──────── Records for the exercise ────────
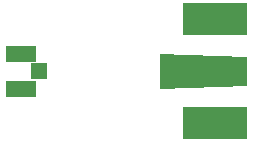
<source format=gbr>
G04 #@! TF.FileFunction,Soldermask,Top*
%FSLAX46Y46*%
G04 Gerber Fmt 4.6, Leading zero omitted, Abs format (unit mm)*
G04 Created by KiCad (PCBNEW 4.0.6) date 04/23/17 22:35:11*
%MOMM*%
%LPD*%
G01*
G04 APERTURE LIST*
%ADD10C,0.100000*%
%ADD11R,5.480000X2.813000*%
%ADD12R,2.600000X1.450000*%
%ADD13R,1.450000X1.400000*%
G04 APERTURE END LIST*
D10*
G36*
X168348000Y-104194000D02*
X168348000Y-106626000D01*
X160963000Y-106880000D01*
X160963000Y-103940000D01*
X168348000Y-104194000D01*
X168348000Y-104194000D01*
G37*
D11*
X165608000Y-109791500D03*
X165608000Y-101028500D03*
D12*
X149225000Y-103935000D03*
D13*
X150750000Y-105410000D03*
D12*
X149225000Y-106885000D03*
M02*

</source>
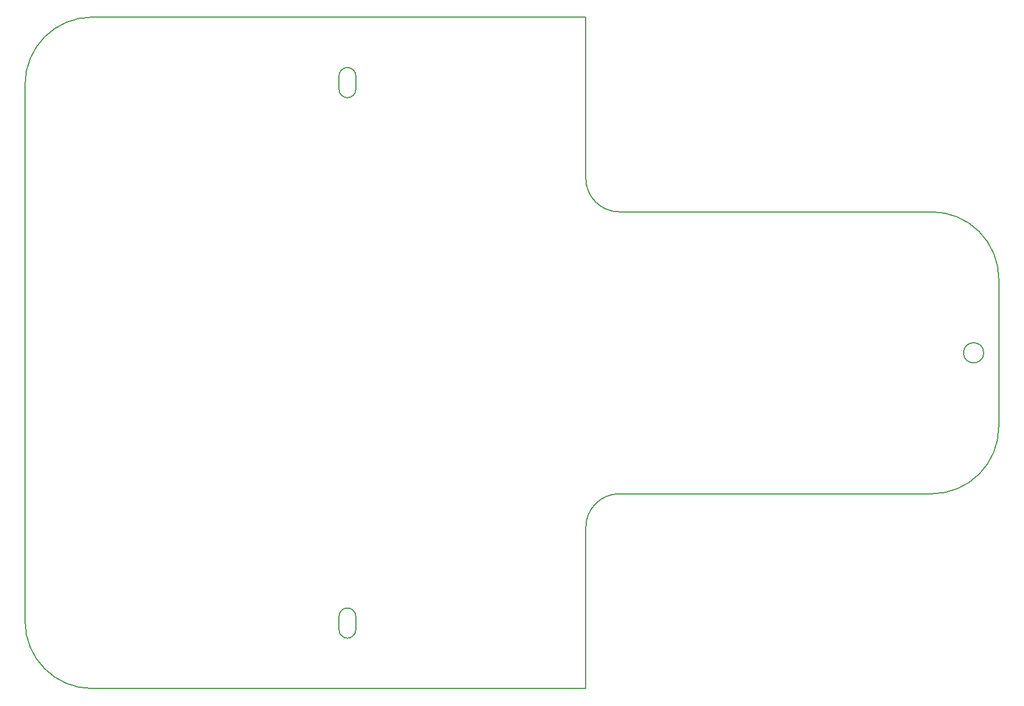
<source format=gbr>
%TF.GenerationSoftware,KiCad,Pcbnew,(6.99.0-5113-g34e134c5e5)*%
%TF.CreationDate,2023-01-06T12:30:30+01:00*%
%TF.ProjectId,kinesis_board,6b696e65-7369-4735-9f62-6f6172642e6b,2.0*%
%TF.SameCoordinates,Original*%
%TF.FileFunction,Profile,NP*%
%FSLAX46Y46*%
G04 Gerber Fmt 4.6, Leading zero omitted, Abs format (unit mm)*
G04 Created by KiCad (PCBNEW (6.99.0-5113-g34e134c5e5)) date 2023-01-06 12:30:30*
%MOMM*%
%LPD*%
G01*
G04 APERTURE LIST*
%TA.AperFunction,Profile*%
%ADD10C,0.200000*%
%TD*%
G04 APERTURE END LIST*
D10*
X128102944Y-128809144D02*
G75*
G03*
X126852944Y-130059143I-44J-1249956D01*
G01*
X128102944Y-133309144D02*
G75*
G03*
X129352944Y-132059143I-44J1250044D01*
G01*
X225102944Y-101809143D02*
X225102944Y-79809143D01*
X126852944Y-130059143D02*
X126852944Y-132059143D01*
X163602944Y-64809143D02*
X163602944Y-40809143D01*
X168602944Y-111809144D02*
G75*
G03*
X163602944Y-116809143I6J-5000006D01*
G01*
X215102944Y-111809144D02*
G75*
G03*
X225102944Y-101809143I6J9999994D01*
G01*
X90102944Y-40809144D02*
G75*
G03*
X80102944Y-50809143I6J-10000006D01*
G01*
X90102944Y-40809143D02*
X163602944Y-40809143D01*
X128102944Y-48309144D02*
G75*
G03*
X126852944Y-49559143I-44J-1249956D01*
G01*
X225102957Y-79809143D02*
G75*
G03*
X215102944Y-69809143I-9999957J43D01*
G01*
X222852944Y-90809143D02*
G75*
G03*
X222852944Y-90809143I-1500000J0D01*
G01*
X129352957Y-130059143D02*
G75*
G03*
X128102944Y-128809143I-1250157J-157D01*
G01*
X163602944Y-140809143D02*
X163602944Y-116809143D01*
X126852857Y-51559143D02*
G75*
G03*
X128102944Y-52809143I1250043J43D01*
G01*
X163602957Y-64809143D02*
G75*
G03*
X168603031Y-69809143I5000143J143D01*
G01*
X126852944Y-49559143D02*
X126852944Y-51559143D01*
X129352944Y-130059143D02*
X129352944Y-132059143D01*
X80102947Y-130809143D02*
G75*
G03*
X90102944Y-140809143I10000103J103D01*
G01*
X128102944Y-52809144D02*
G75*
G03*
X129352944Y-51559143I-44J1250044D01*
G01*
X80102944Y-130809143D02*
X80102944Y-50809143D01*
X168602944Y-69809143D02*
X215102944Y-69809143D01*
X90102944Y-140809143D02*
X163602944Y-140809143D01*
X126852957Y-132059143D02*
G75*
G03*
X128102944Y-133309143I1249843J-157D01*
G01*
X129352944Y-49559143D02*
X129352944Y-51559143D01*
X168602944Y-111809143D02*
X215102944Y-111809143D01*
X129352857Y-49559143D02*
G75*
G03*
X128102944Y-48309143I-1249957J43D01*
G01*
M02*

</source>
────────
== What you will do ==
With the pictures excluded, retype the records above verbatim.

== Reply to the exercise ==
<source format=gbr>
G04 #@! TF.FileFunction,Soldermask,Top*
%FSLAX46Y46*%
G04 Gerber Fmt 4.6, Leading zero omitted, Abs format (unit mm)*
G04 Created by KiCad (PCBNEW 4.0.6) date 04/23/17 22:35:11*
%MOMM*%
%LPD*%
G01*
G04 APERTURE LIST*
%ADD10C,0.100000*%
%ADD11R,5.480000X2.813000*%
%ADD12R,2.600000X1.450000*%
%ADD13R,1.450000X1.400000*%
G04 APERTURE END LIST*
D10*
G36*
X168348000Y-104194000D02*
X168348000Y-106626000D01*
X160963000Y-106880000D01*
X160963000Y-103940000D01*
X168348000Y-104194000D01*
X168348000Y-104194000D01*
G37*
D11*
X165608000Y-109791500D03*
X165608000Y-101028500D03*
D12*
X149225000Y-103935000D03*
D13*
X150750000Y-105410000D03*
D12*
X149225000Y-106885000D03*
M02*

</source>
<source format=gbr>
%TF.GenerationSoftware,KiCad,Pcbnew,(6.99.0-5113-g34e134c5e5)*%
%TF.CreationDate,2023-01-06T12:30:30+01:00*%
%TF.ProjectId,kinesis_board,6b696e65-7369-4735-9f62-6f6172642e6b,2.0*%
%TF.SameCoordinates,Original*%
%TF.FileFunction,Profile,NP*%
%FSLAX46Y46*%
G04 Gerber Fmt 4.6, Leading zero omitted, Abs format (unit mm)*
G04 Created by KiCad (PCBNEW (6.99.0-5113-g34e134c5e5)) date 2023-01-06 12:30:30*
%MOMM*%
%LPD*%
G01*
G04 APERTURE LIST*
%TA.AperFunction,Profile*%
%ADD10C,0.200000*%
%TD*%
G04 APERTURE END LIST*
D10*
X128102944Y-128809144D02*
G75*
G03*
X126852944Y-130059143I-44J-1249956D01*
G01*
X128102944Y-133309144D02*
G75*
G03*
X129352944Y-132059143I-44J1250044D01*
G01*
X225102944Y-101809143D02*
X225102944Y-79809143D01*
X126852944Y-130059143D02*
X126852944Y-132059143D01*
X163602944Y-64809143D02*
X163602944Y-40809143D01*
X168602944Y-111809144D02*
G75*
G03*
X163602944Y-116809143I6J-5000006D01*
G01*
X215102944Y-111809144D02*
G75*
G03*
X225102944Y-101809143I6J9999994D01*
G01*
X90102944Y-40809144D02*
G75*
G03*
X80102944Y-50809143I6J-10000006D01*
G01*
X90102944Y-40809143D02*
X163602944Y-40809143D01*
X128102944Y-48309144D02*
G75*
G03*
X126852944Y-49559143I-44J-1249956D01*
G01*
X225102957Y-79809143D02*
G75*
G03*
X215102944Y-69809143I-9999957J43D01*
G01*
X222852944Y-90809143D02*
G75*
G03*
X222852944Y-90809143I-1500000J0D01*
G01*
X129352957Y-130059143D02*
G75*
G03*
X128102944Y-128809143I-1250157J-157D01*
G01*
X163602944Y-140809143D02*
X163602944Y-116809143D01*
X126852857Y-51559143D02*
G75*
G03*
X128102944Y-52809143I1250043J43D01*
G01*
X163602957Y-64809143D02*
G75*
G03*
X168603031Y-69809143I5000143J143D01*
G01*
X126852944Y-49559143D02*
X126852944Y-51559143D01*
X129352944Y-130059143D02*
X129352944Y-132059143D01*
X80102947Y-130809143D02*
G75*
G03*
X90102944Y-140809143I10000103J103D01*
G01*
X128102944Y-52809144D02*
G75*
G03*
X129352944Y-51559143I-44J1250044D01*
G01*
X80102944Y-130809143D02*
X80102944Y-50809143D01*
X168602944Y-69809143D02*
X215102944Y-69809143D01*
X90102944Y-140809143D02*
X163602944Y-140809143D01*
X126852957Y-132059143D02*
G75*
G03*
X128102944Y-133309143I1249843J-157D01*
G01*
X129352944Y-49559143D02*
X129352944Y-51559143D01*
X168602944Y-111809143D02*
X215102944Y-111809143D01*
X129352857Y-49559143D02*
G75*
G03*
X128102944Y-48309143I-1249957J43D01*
G01*
M02*

</source>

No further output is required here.